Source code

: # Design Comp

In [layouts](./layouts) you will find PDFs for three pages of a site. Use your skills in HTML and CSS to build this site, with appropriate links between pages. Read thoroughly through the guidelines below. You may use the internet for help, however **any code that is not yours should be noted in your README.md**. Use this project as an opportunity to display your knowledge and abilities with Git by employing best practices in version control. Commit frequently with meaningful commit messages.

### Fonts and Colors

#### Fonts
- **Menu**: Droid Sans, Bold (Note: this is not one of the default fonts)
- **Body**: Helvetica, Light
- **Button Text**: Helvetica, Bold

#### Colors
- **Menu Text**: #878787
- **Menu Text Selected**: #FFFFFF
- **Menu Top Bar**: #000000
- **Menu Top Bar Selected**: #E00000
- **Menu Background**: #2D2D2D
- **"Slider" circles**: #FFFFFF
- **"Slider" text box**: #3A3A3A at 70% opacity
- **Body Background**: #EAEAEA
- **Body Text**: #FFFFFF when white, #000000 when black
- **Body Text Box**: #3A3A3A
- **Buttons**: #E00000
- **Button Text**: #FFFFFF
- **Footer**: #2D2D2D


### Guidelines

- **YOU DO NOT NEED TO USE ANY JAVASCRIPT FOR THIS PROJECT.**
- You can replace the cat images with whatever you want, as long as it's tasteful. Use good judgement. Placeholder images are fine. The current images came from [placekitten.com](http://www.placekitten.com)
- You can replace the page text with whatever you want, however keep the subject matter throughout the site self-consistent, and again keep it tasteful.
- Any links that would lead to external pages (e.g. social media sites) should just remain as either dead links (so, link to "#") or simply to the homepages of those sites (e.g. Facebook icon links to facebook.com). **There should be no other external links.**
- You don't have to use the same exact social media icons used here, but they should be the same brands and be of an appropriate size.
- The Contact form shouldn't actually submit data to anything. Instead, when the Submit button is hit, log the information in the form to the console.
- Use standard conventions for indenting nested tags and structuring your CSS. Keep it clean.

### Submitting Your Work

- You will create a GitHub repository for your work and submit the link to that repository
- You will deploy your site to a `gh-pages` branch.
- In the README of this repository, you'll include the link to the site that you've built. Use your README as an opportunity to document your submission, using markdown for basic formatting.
====================
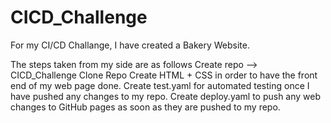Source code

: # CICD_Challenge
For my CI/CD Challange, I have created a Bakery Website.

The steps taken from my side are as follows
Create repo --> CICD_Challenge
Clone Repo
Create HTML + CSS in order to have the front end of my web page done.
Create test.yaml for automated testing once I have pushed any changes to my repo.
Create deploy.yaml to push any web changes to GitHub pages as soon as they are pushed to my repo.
====================
→ TASK DESCRIPTION
From the entries above, give again exactly the lines running from the line with "- **Menu Top Bar Selected**: #E00000" to the line with "- In the README"; include both of those lines.

→ RESULT BELOW
- **Menu Top Bar Selected**: #E00000
- **Menu Background**: #2D2D2D
- **"Slider" circles**: #FFFFFF
- **"Slider" text box**: #3A3A3A at 70% opacity
- **Body Background**: #EAEAEA
- **Body Text**: #FFFFFF when white, #000000 when black
- **Body Text Box**: #3A3A3A
- **Buttons**: #E00000
- **Button Text**: #FFFFFF
- **Footer**: #2D2D2D


### Guidelines

- **YOU DO NOT NEED TO USE ANY JAVASCRIPT FOR THIS PROJECT.**
- You can replace the cat images with whatever you want, as long as it's tasteful. Use good judgement. Placeholder images are fine. The current images came from [placekitten.com](http://www.placekitten.com)
- You can replace the page text with whatever you want, however keep the subject matter throughout the site self-consistent, and again keep it tasteful.
- Any links that would lead to external pages (e.g. social media sites) should just remain as either dead links (so, link to "#") or simply to the homepages of those sites (e.g. Facebook icon links to facebook.com). **There should be no other external links.**
- You don't have to use the same exact social media icons used here, but they should be the same brands and be of an appropriate size.
- The Contact form shouldn't actually submit data to anything. Instead, when the Submit button is hit, log the information in the form to the console.
- Use standard conventions for indenting nested tags and structuring your CSS. Keep it clean.

### Submitting Your Work

- You will create a GitHub repository for your work and submit the link to that repository
- You will deploy your site to a `gh-pages` branch.
- In the README of this repository, you'll include the link to the site that you've built. Use your README as an opportunity to document your submission, using markdown for basic formatting.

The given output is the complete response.